Off the ropes-No
thanks to Don King
DON
KING IS STILL doing nothing to help his teenage granddaughter
Nathalie King out of desperate financial straits - but another
boxing figure will.
ESPN
analyst Teddy Atlas contacted the Daily News this week to make a
donation to the 14-year old city high schooler and her mother
through his non-profit organization, the Dr. Theodore A. Atlas
Foundation.
The
News reported last Sunday that Nathalie's father, Eric King, a
notorious deadbeat dad, is again 15 months behind in
child-support payments.
"We
are grateful to Teddy and his organization," said Nathalie's
mom, Ana CarrilGrumberg. "Con Edison told us they are going to
turn off the electricity on Monday, and we are behind in rent."
"Their
situation is ridiculous," Atlas told The News from Houston after
doing commentary on the ESPN2's "Friday Night Fights."
"There
are so many people suffering out there with nobody there to help
them. But here, there's somebody to help them, and he doesn't."
Don
King has long been aware that Eric, his son, left Nathalie in
poverty after years of non-payment of child support.
=======
**Actions to take**:
**a.** Transcribe the article about Don King's granddaughter, everything from "Off the ropes-No" down to "boxing figure will.".
**b.** State whether each statement agrees with the article about Don King's granddaughter, answering yes or no and quoting the deciding words: (i) Teddy Atlas works as an analyst for ESPN; (ii) Nathalie King is 16 years old; (iii) Eric King is 15 months behind in child-support payments.
The items after the article are separate material with no link to it.

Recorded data
=======
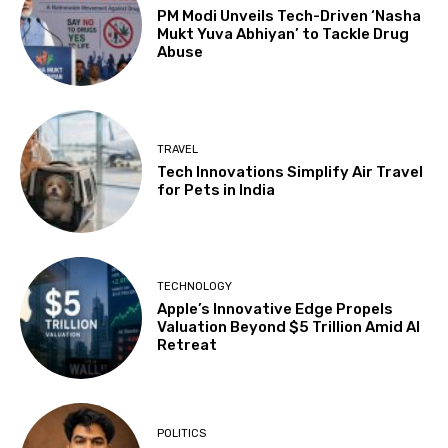
PM Modi Unveils Tech-Driven ‘Nasha
Mukt Yuva Abhiyan’ to Tackle Drug
Abuse
TRAVEL
Tech Innovations Simplify Air Travel
for Pets in India
TECHNOLOGY
Apple’s Innovative Edge Propels
Valuation Beyond $5 Trillion Amid AI
Retreat
POLITICS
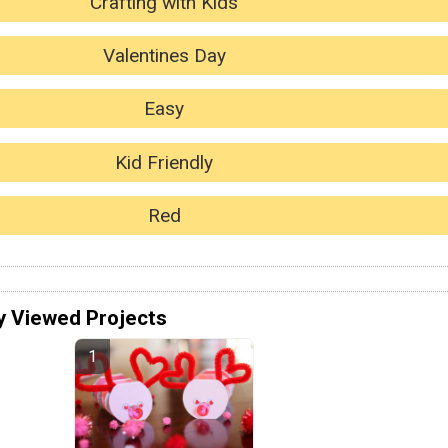
Crafting with Kids
Valentines Day
Easy
Kid Friendly
Red
y Viewed Projects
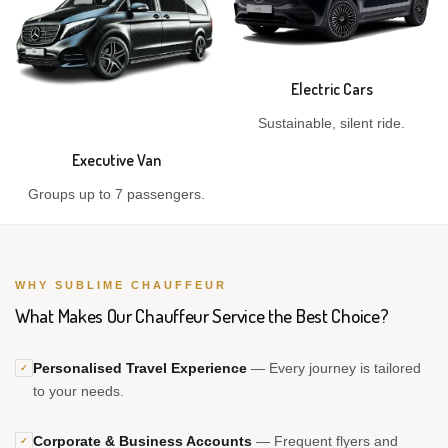
Electric Cars
Sustainable, silent ride.
Executive Van
Groups up to 7 passengers.
WHY SUBLIME CHAUFFEUR
What Makes Our Chauffeur Service the Best Choice?
Personalised Travel Experience
— Every journey is tailored
✓
to your needs.
Corporate & Business Accounts
— Frequent flyers and
✓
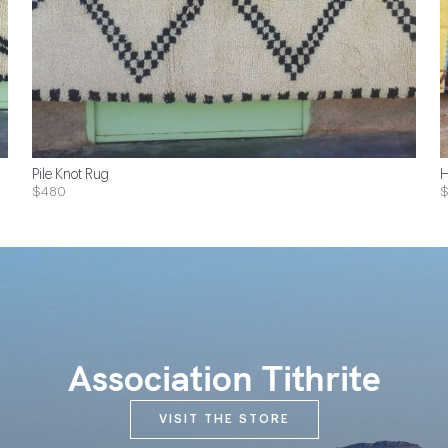
Pile Knot Rug
H
$480
Association Tithrite
VISIT THE STORE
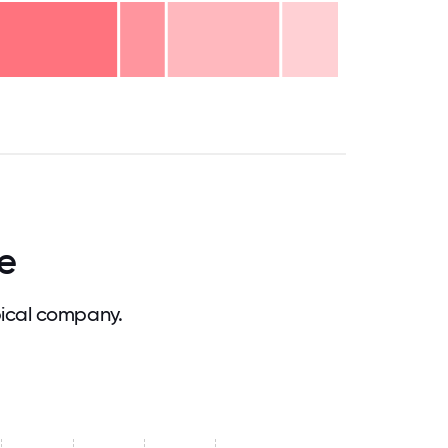
.75
71.875
75
78.125
81.25
84.375
87.5
90.625
93.75
96.875
100
e
pical company.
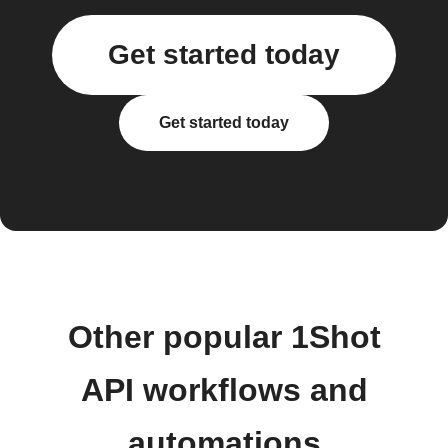
Get started today
Get started today
Other popular 1Shot
API workflows and
automations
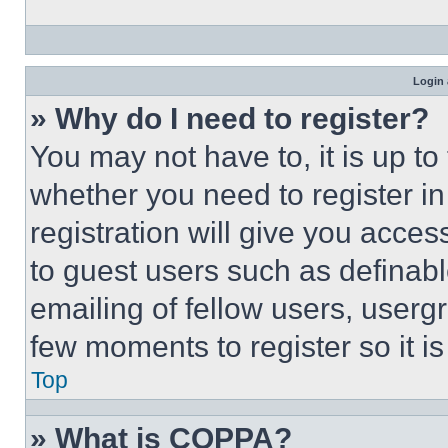
Login 
» Why do I need to register?
You may not have to, it is up to
whether you need to register i
registration will give you acces
to guest users such as definab
emailing of fellow users, usergr
few moments to register so it 
Top
» What is COPPA?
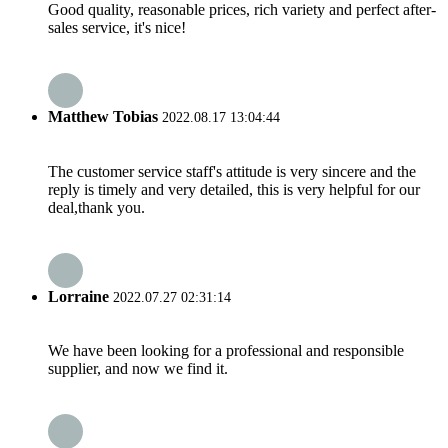
Good quality, reasonable prices, rich variety and perfect after-
sales service, it's nice!
Matthew Tobias
2022.08.17 13:04:44
The customer service staff's attitude is very sincere and the
reply is timely and very detailed, this is very helpful for our
deal,thank you.
Lorraine
2022.07.27 02:31:14
We have been looking for a professional and responsible
supplier, and now we find it.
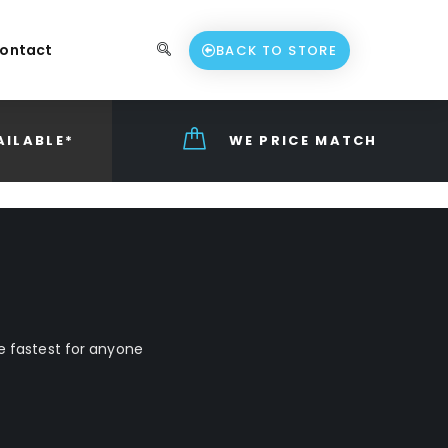
ontact
BACK TO STORE
AILABLE*
WE PRICE MATCH
he fastest for anyone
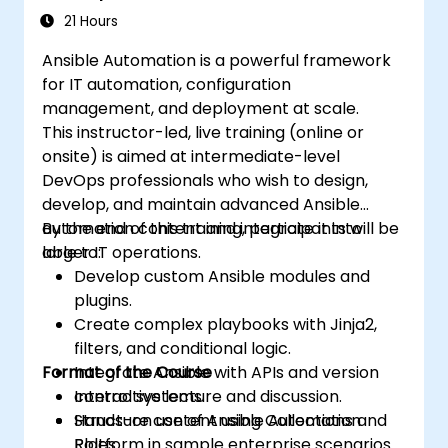
21 Hours
Ansible Automation is a powerful framework
for IT automation, configuration
management, and deployment at scale.
This instructor-led, live training (online or
onsite) is aimed at intermediate-level
DevOps professionals who wish to design,
develop, and maintain advanced Ansible
automation content and integrate it into
By the end of this training, participants will be
larger IT operations.
able to:
Develop custom Ansible modules and
plugins.
Create complex playbooks with Jinja2,
filters, and conditional logic.
Format of the Course
Integrate Ansible with APIs and version
control systems.
Interactive lecture and discussion.
Structure content using Collections and
Hands-on use of Ansible Automation
Roles.
Platform in sample enterprise scenarios.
=======
**Responses for each task**:
**a.**
Off the ropes-No
thanks to Don King
DON
KING IS STILL doing nothing to help his teenage granddaughter
Nathalie King out of desperate financial straits - but another
boxing figure will.

**b.**
(i) Yes: "analyst Teddy Atlas contacted the Daily News"
(ii) No: "the 14-year old city high schooler"
(iii) Yes: "is again 15 months behind in child-support payments"